Theo shook his head and said, “I know you too well, dude, I know you too well.”

Matthias rose from his executive chair to emphasize his presence. “Do you all realize what you’re doing? What this means? It means no pay for at least six more months. Justin—you’ll still be pulling shots at the coffee house. Shelby—back to the museum. Theo—you can kiss off that plasma TV you wanted to hang on your wall!”

Justin thought he heard Theo groan, but Theo held his ground.

Matthias pointed his finger at Justin and shouted, “You call this responsible? You’re being a selfish pig, Justin!”

“Takes one to know one,” Justin responded, returning to childhood.

“This is how you show your gratitude? Or have you all forgotten who loaned you the money to make it all happen?”

“I guess you should have done a better job of evaluating the risks before investing,” Justin smirked.

Matthias glared at Justin with a look of almost pure hatred, but he knew he was beaten.

“Jesus! Why have I been saddled with such imbeciles?”

“Guess you got lucky,” Shelby replied.

“Look, I don’t care if she owns the company, I don’t care if you get to play CEO, I don’t care about any of that crap. But she is not getting her hands on The Numbers!” Justin argued in summation.

“It’s our product, you idiot, our product! Every Board of Directors on the planet has the right to approve the development and release of new products and services!”

“You can call it a product, but to me it is what I believe. I don’t have a problem with the Board approving the release of The Numbers—that’s just business. But no one except Shelby and I have the right to create new Numbers—this was our idea and no one is going to take that away from us,” Justin said in a clear, firm voice.

“Crap!” shouted Matthias, kicking the desk and making Emmy hiccup.

“What about our anonymity?” Shelby reminded Justin.

“Oh, yeah—we want the new board members to agree not to disclose that Shelby and I are the authors.”

“Great! Let’s insult all of our new investors!” Matthias shot back.

“If they want to take it as an insult, that’s their problem. Now call your friend Gwendolyn and tell her if she wants in, this is the deal,” Justin insisted.

“I can’t.
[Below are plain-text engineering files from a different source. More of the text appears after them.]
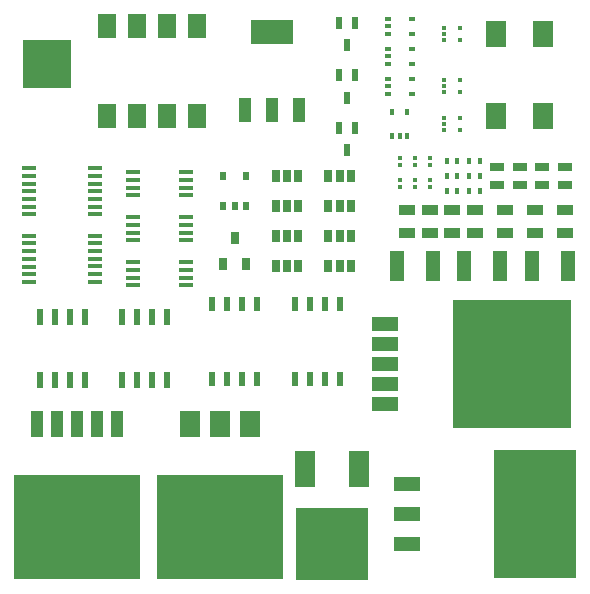
<source format=gts>
G04 (created by PCBNEW (2013-07-07 BZR 4022)-stable) date 2/4/2014 11:59:03 PM*
%MOIN*%
G04 Gerber Fmt 3.4, Leading zero omitted, Abs format*
%FSLAX34Y34*%
G01*
G70*
G90*
G04 APERTURE LIST*
%ADD10C,0.00590551*%
%ADD11R,0.16X0.16*%
%ADD12R,0.06X0.08*%
%ADD13R,0.0709X0.0866*%
%ADD14R,0.065X0.12*%
%ADD15R,0.24X0.24*%
%ADD16R,0.042X0.09*%
%ADD17R,0.42X0.35*%
%ADD18R,0.07X0.09*%
%ADD19R,0.015748X0.011811*%
%ADD20R,0.0157X0.0236*%
%ADD21R,0.045X0.025*%
%ADD22R,0.055X0.035*%
%ADD23R,0.05X0.1*%
%ADD24R,0.0236X0.0551*%
%ADD25R,0.02X0.045*%
%ADD26R,0.0315X0.0394*%
%ADD27R,0.02X0.03*%
%ADD28R,0.0276X0.0394*%
%ADD29R,0.144X0.08*%
%ADD30R,0.04X0.08*%
%ADD31R,0.0236X0.0394*%
%ADD32R,0.02X0.012*%
%ADD33R,0.0177X0.0118*%
%ADD34R,0.05X0.016*%
%ADD35R,0.0512X0.0118*%
%ADD36R,0.09X0.045*%
%ADD37R,0.2755X0.4252*%
%ADD38R,0.3937X0.4252*%
%ADD39R,0.012X0.02*%
G04 APERTURE END LIST*
G54D10*
G54D11*
X63000Y-40000D03*
G54D12*
X65000Y-41750D03*
X66000Y-41750D03*
X67000Y-41750D03*
X68000Y-41750D03*
X68000Y-38750D03*
X67000Y-38750D03*
X66000Y-38750D03*
X65000Y-38750D03*
G54D13*
X79540Y-39000D03*
X77960Y-39000D03*
G54D14*
X73400Y-53500D03*
G54D15*
X72500Y-56000D03*
G54D14*
X71600Y-53500D03*
G54D16*
X65340Y-52000D03*
G54D17*
X64000Y-55450D03*
G54D16*
X64000Y-52000D03*
X64670Y-52000D03*
X63330Y-52000D03*
X62660Y-52000D03*
G54D17*
X68750Y-55450D03*
G54D18*
X68750Y-52000D03*
X69750Y-52000D03*
X67750Y-52000D03*
G54D19*
X74750Y-44118D03*
X74750Y-43881D03*
G54D20*
X77427Y-44250D03*
X77073Y-44250D03*
G54D21*
X80250Y-44050D03*
X80250Y-43450D03*
G54D22*
X80250Y-45625D03*
X80250Y-44875D03*
G54D23*
X79150Y-46750D03*
X80350Y-46750D03*
G54D24*
X62750Y-48450D03*
X62750Y-50550D03*
X63250Y-48450D03*
X63750Y-48450D03*
X64250Y-48450D03*
X63250Y-50550D03*
X63750Y-50550D03*
X64250Y-50550D03*
G54D25*
X68500Y-48000D03*
X69000Y-48000D03*
X69500Y-48000D03*
X70000Y-48000D03*
X70000Y-50500D03*
X69500Y-50500D03*
X69000Y-50500D03*
X68500Y-50500D03*
G54D26*
X69250Y-45817D03*
X69625Y-46683D03*
X68875Y-46683D03*
G54D27*
X68875Y-44750D03*
X69625Y-44750D03*
X68875Y-43750D03*
X69250Y-44750D03*
X69625Y-43750D03*
G54D28*
X70625Y-43750D03*
X71000Y-43750D03*
X71375Y-43750D03*
X71375Y-44750D03*
X71000Y-44750D03*
X70625Y-44750D03*
G54D29*
X70500Y-38950D03*
G54D30*
X70500Y-41550D03*
X71400Y-41550D03*
X69600Y-41550D03*
G54D31*
X72744Y-38626D03*
X73256Y-38626D03*
X73000Y-39374D03*
G54D32*
X74350Y-38500D03*
X74350Y-39000D03*
X75150Y-38500D03*
X74350Y-38750D03*
X75150Y-39000D03*
G54D33*
X76224Y-38803D03*
X76224Y-39197D03*
X76776Y-38803D03*
X76224Y-39000D03*
X76776Y-39197D03*
G54D34*
X65875Y-46615D03*
X65875Y-46870D03*
X65875Y-47130D03*
X65875Y-47385D03*
X67625Y-47385D03*
X67625Y-47130D03*
X67625Y-46870D03*
X67625Y-46615D03*
G54D35*
X64600Y-47260D03*
X64600Y-47010D03*
X64600Y-46750D03*
X64600Y-46500D03*
X64600Y-46240D03*
X64600Y-45985D03*
X64600Y-45730D03*
X62400Y-45730D03*
X62400Y-45985D03*
X62400Y-46240D03*
X62400Y-46500D03*
X62400Y-46755D03*
X62400Y-47010D03*
X62400Y-47265D03*
G54D36*
X75000Y-54000D03*
G54D37*
X79250Y-55000D03*
G54D36*
X75000Y-56000D03*
X75000Y-55000D03*
X74250Y-49331D03*
G54D38*
X78500Y-50000D03*
G54D36*
X74250Y-50669D03*
X74250Y-50000D03*
X74250Y-48661D03*
X74250Y-51339D03*
G54D23*
X76900Y-46750D03*
X78100Y-46750D03*
X74650Y-46750D03*
X75850Y-46750D03*
G54D22*
X79250Y-45625D03*
X79250Y-44875D03*
X78250Y-45625D03*
X78250Y-44875D03*
X77250Y-45625D03*
X77250Y-44875D03*
X76500Y-45625D03*
X76500Y-44875D03*
X75750Y-45625D03*
X75750Y-44875D03*
X75000Y-45625D03*
X75000Y-44875D03*
G54D21*
X79500Y-44050D03*
X79500Y-43450D03*
X78750Y-44050D03*
X78750Y-43450D03*
X78000Y-44050D03*
X78000Y-43450D03*
G54D20*
X77073Y-43750D03*
X77427Y-43750D03*
X77073Y-43250D03*
X77427Y-43250D03*
X76323Y-44250D03*
X76677Y-44250D03*
X76323Y-43750D03*
X76677Y-43750D03*
X76323Y-43250D03*
X76677Y-43250D03*
G54D19*
X75250Y-44118D03*
X75250Y-43881D03*
X75750Y-44118D03*
X75750Y-43881D03*
X74750Y-43368D03*
X74750Y-43131D03*
X75250Y-43368D03*
X75250Y-43131D03*
X75750Y-43368D03*
X75750Y-43131D03*
G54D24*
X65500Y-48450D03*
X65500Y-50550D03*
X66000Y-48450D03*
X66500Y-48450D03*
X67000Y-48450D03*
X66000Y-50550D03*
X66500Y-50550D03*
X67000Y-50550D03*
G54D25*
X71250Y-48000D03*
X71750Y-48000D03*
X72250Y-48000D03*
X72750Y-48000D03*
X72750Y-50500D03*
X72250Y-50500D03*
X71750Y-50500D03*
X71250Y-50500D03*
G54D35*
X64600Y-45010D03*
X64600Y-44760D03*
X64600Y-44500D03*
X64600Y-44250D03*
X64600Y-43990D03*
X64600Y-43735D03*
X64600Y-43480D03*
X62400Y-43480D03*
X62400Y-43735D03*
X62400Y-43990D03*
X62400Y-44250D03*
X62400Y-44505D03*
X62400Y-44760D03*
X62400Y-45015D03*
G54D34*
X67625Y-45885D03*
X67625Y-45630D03*
X67625Y-45370D03*
X67625Y-45115D03*
X65875Y-45115D03*
X65875Y-45370D03*
X65875Y-45630D03*
X65875Y-45885D03*
X67625Y-44385D03*
X67625Y-44130D03*
X67625Y-43870D03*
X67625Y-43615D03*
X65875Y-43615D03*
X65875Y-43870D03*
X65875Y-44130D03*
X65875Y-44385D03*
G54D28*
X70625Y-45750D03*
X71000Y-45750D03*
X71375Y-45750D03*
X71375Y-46750D03*
X71000Y-46750D03*
X70625Y-46750D03*
X72375Y-45750D03*
X72750Y-45750D03*
X73125Y-45750D03*
X73125Y-46750D03*
X72750Y-46750D03*
X72375Y-46750D03*
X72375Y-43750D03*
X72750Y-43750D03*
X73125Y-43750D03*
X73125Y-44750D03*
X72750Y-44750D03*
X72375Y-44750D03*
G54D13*
X79540Y-41750D03*
X77960Y-41750D03*
G54D31*
X72744Y-40376D03*
X73256Y-40376D03*
X73000Y-41124D03*
X72744Y-42126D03*
X73256Y-42126D03*
X73000Y-42874D03*
G54D32*
X74350Y-39500D03*
X74350Y-40000D03*
X75150Y-39500D03*
X74350Y-39750D03*
X75150Y-40000D03*
X74350Y-40500D03*
X74350Y-41000D03*
X75150Y-40500D03*
X74350Y-40750D03*
X75150Y-41000D03*
G54D39*
X74500Y-42400D03*
X75000Y-42400D03*
X74500Y-41600D03*
X74750Y-42400D03*
X75000Y-41600D03*
G54D33*
X76224Y-40553D03*
X76224Y-40947D03*
X76776Y-40553D03*
X76224Y-40750D03*
X76776Y-40947D03*
X76224Y-41803D03*
X76224Y-42197D03*
X76776Y-41803D03*
X76224Y-42000D03*
X76776Y-42197D03*
M02*

</source>
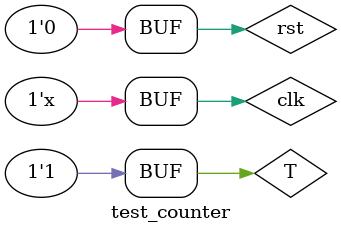
<source format=v>
module test_counter; //we can also add top_level file;
reg clk,rst,T;
wire [3:0]q;

Ripple_counter_4bits rc(q,clk,rst,T);
always
#10 clk=~clk;
initial begin
clk=0; rst=1; T=1;
#15 rst=0;
#90 T=0;          //when T=0 it pause counting.
#50 T=1;          //resume counting.
#40 rst=1;
#20 rst=0;
end
initial
$monitor($time," reset=%b, T=%b, Q=%d",rst,T,q);
endmodule

//when T=0 it pause the counting and don't loss previous counting. i,e if T become 0 at 200 again T=1 then counting will start from 201.
//usually T=1 permenently for counting.
</source>
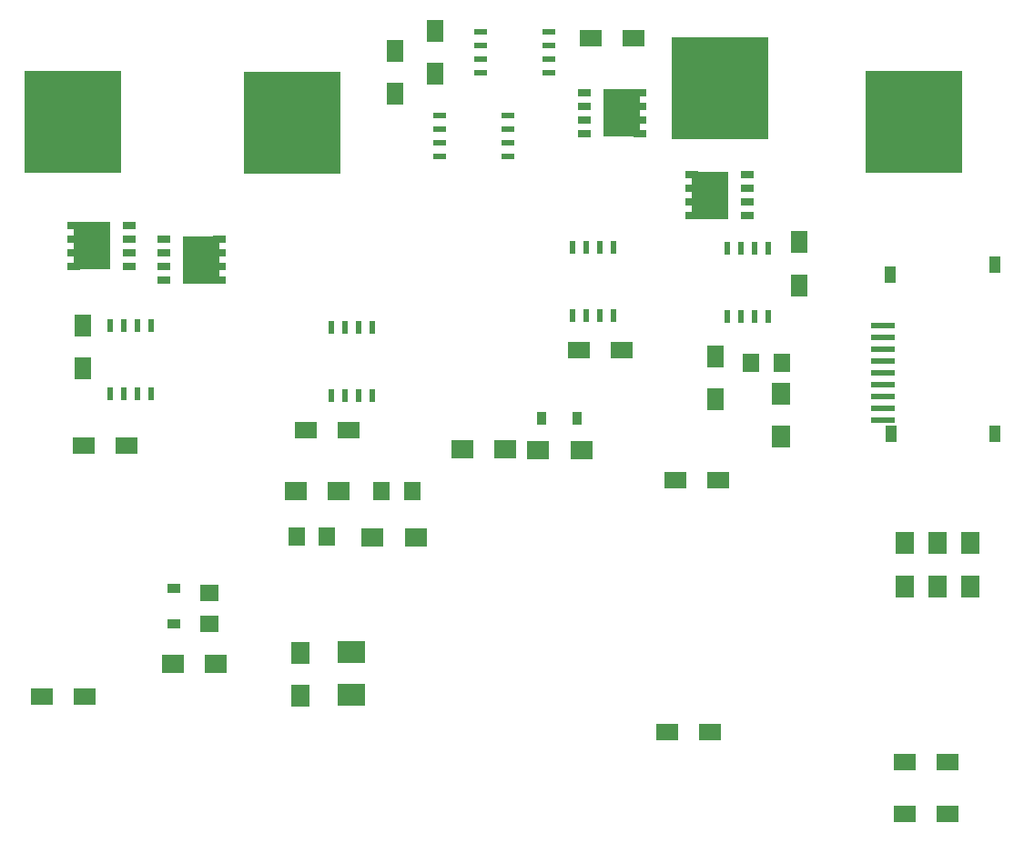
<source format=gbr>
G04 #@! TF.FileFunction,Paste,Top*
%FSLAX46Y46*%
G04 Gerber Fmt 4.6, Leading zero omitted, Abs format (unit mm)*
G04 Created by KiCad (PCBNEW 4.0.1-stable) date 11.07.2016 15:10:56*
%MOMM*%
G01*
G04 APERTURE LIST*
%ADD10C,0.100000*%
%ADD11R,2.000000X1.700000*%
%ADD12R,0.508000X1.143000*%
%ADD13R,2.000000X1.600000*%
%ADD14R,1.600000X2.000000*%
%ADD15R,0.910000X1.220000*%
%ADD16R,2.500000X2.000000*%
%ADD17R,1.597660X1.800860*%
%ADD18R,1.800860X1.597660*%
%ADD19R,1.700000X2.000000*%
%ADD20R,1.220000X0.910000*%
%ADD21R,1.143000X0.508000*%
%ADD22R,1.000000X1.500000*%
%ADD23R,2.200000X0.600000*%
%ADD24R,1.300000X0.700000*%
%ADD25R,3.400000X4.500000*%
%ADD26R,9.000000X9.500000*%
G04 APERTURE END LIST*
D10*
D11*
X108810040Y-85887560D03*
X112810040Y-85887560D03*
D12*
X93375480Y-80777080D03*
X92105480Y-80777080D03*
X90835480Y-80777080D03*
X89565480Y-80777080D03*
X89565480Y-74427080D03*
X90835480Y-74427080D03*
X92105480Y-74427080D03*
X93375480Y-74427080D03*
X126339600Y-67068700D03*
X127609600Y-67068700D03*
X128879600Y-67068700D03*
X130149600Y-67068700D03*
X130149600Y-73418700D03*
X128879600Y-73418700D03*
X127609600Y-73418700D03*
X126339600Y-73418700D03*
D13*
X62600000Y-108800000D03*
X66600000Y-108800000D03*
X116600000Y-76500000D03*
X112600000Y-76500000D03*
X91154000Y-84013040D03*
X87154000Y-84013040D03*
D14*
X95500000Y-52700000D03*
X95500000Y-48700000D03*
D13*
X142907000Y-119761000D03*
X146907000Y-119761000D03*
X142907000Y-114935000D03*
X146907000Y-114935000D03*
D15*
X109119160Y-82870040D03*
X112389160Y-82870040D03*
D12*
X68961000Y-74295000D03*
X70231000Y-74295000D03*
X71501000Y-74295000D03*
X72771000Y-74295000D03*
X72771000Y-80645000D03*
X71501000Y-80645000D03*
X70231000Y-80645000D03*
X68961000Y-80645000D03*
X115757960Y-73283320D03*
X114487960Y-73283320D03*
X113217960Y-73283320D03*
X111947960Y-73283320D03*
X111947960Y-66933320D03*
X113217960Y-66933320D03*
X114487960Y-66933320D03*
X115757960Y-66933320D03*
D11*
X101700000Y-85800000D03*
X105700000Y-85800000D03*
D13*
X120800000Y-112100000D03*
X124800000Y-112100000D03*
X125520200Y-88658700D03*
X121520200Y-88658700D03*
D16*
X91401900Y-108616500D03*
X91401900Y-104616500D03*
D17*
X128580140Y-77700000D03*
X131419860Y-77700000D03*
X86324440Y-93878400D03*
X89164160Y-93878400D03*
D18*
X78232000Y-99164140D03*
X78232000Y-102003860D03*
D19*
X131400000Y-84600000D03*
X131400000Y-80600000D03*
D11*
X97389700Y-93967300D03*
X93389700Y-93967300D03*
X74835000Y-105780840D03*
X78835000Y-105780840D03*
D19*
X142857220Y-98514540D03*
X142857220Y-94514540D03*
X145905220Y-98514540D03*
X145905220Y-94514540D03*
X148953220Y-98514540D03*
X148953220Y-94514540D03*
X86702900Y-108743500D03*
X86702900Y-104743500D03*
D14*
X133108700Y-66503800D03*
X133108700Y-70503800D03*
D20*
X74942700Y-98720400D03*
X74942700Y-101990400D03*
D14*
X125313440Y-77136240D03*
X125313440Y-81136240D03*
D13*
X70500000Y-85400000D03*
X66500000Y-85400000D03*
X117697000Y-47498000D03*
X113697000Y-47498000D03*
D14*
X99200000Y-46800000D03*
X99200000Y-50800000D03*
D21*
X109794040Y-46934120D03*
X109794040Y-48204120D03*
X109794040Y-49474120D03*
X109794040Y-50744120D03*
X103444040Y-50744120D03*
X103444040Y-49474120D03*
X103444040Y-48204120D03*
X103444040Y-46934120D03*
D14*
X66410840Y-78276200D03*
X66410840Y-74276200D03*
D17*
X97050860Y-89687400D03*
X94211140Y-89687400D03*
D11*
X86214200Y-89687400D03*
X90214200Y-89687400D03*
D22*
X141569400Y-69534400D03*
X151246800Y-68620000D03*
X151246800Y-84320000D03*
D23*
X140829300Y-74236500D03*
X140829300Y-83034500D03*
X140829300Y-81934500D03*
X140829300Y-80834500D03*
X140829300Y-79734500D03*
X140829300Y-78634500D03*
X140829300Y-77534500D03*
X140829300Y-76434500D03*
X140829300Y-75334500D03*
D22*
X141646800Y-84320000D03*
D24*
X118251280Y-52552600D03*
X113051280Y-52552600D03*
X118251280Y-53822600D03*
X113051280Y-53822600D03*
X118251280Y-55092600D03*
X113051280Y-55092600D03*
X118251280Y-56362600D03*
X113051280Y-56362600D03*
D25*
X116565680Y-54457600D03*
D24*
X123083800Y-64025400D03*
X128283800Y-64025400D03*
X123083800Y-62755400D03*
X128283800Y-62755400D03*
X123083800Y-61485400D03*
X128283800Y-61485400D03*
X123083800Y-60215400D03*
X128283800Y-60215400D03*
D25*
X124769400Y-62120400D03*
D24*
X65583800Y-68725400D03*
X70783800Y-68725400D03*
X65583800Y-67455400D03*
X70783800Y-67455400D03*
X65583800Y-66185400D03*
X70783800Y-66185400D03*
X65583800Y-64915400D03*
X70783800Y-64915400D03*
D25*
X67269400Y-66820400D03*
D24*
X79130200Y-66233040D03*
X73930200Y-66233040D03*
X79130200Y-67503040D03*
X73930200Y-67503040D03*
X79130200Y-68773040D03*
X73930200Y-68773040D03*
X79130200Y-70043040D03*
X73930200Y-70043040D03*
D25*
X77444600Y-68138040D03*
D26*
X143700000Y-55249800D03*
X85900000Y-55349800D03*
X65500000Y-55249800D03*
D21*
X99625000Y-58505000D03*
X99625000Y-57235000D03*
X99625000Y-55965000D03*
X99625000Y-54695000D03*
X105975000Y-54695000D03*
X105975000Y-55965000D03*
X105975000Y-57235000D03*
X105975000Y-58505000D03*
D26*
X125700000Y-52149800D03*
M02*

</source>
She’s off on some kind of personal retreat and is not to be disturbed,” Matthias shouted back.

“Well, then, it looks like you’re S. O. L. Let’s go, guys,” said Justin and they all started to walk out the door.

“Wait, wait,” Matthias said, relenting. “Let me talk to Dwayne. Shit!”

“We’ll wait,” said Shelby, admiring her manicure.

Matthias whipped out his cell phone and rang Dwayne. Quickly changing roles from harried executive to entrepreneurial backslapper, he jovially explained that a little snag had come up and he needed some help from his good buddy. Matthias described the problem, attempted to soften the blow by insisting Gwendolyn would, of course, be consulted during the development process (to which Justin nodded his assent), that the issue of Board control over release was not under debate, and concluded by saying that he was sure Gwendolyn understood the sensitivity that always seemed to accompany the issue of artistic control over one’s work. Dwayne put him on hold. During the fifteen minutes of limbo, Matthias maintained a stony silence while Shelby attended to her nails, Theo and Emmy whispered together and Justin sat with his jaw still set but with his insides churning.

Dwayne came back on the line. “That’s great, Dwayne, great. Tell Gwendolyn I appreciate her graciousness in this matter. You’ll send me the papers? Great, great—let’s talk next week. Ciao.”

“We won?” asked Justin.

“You won,” said Matthias. “Now get the fuck out of my office.”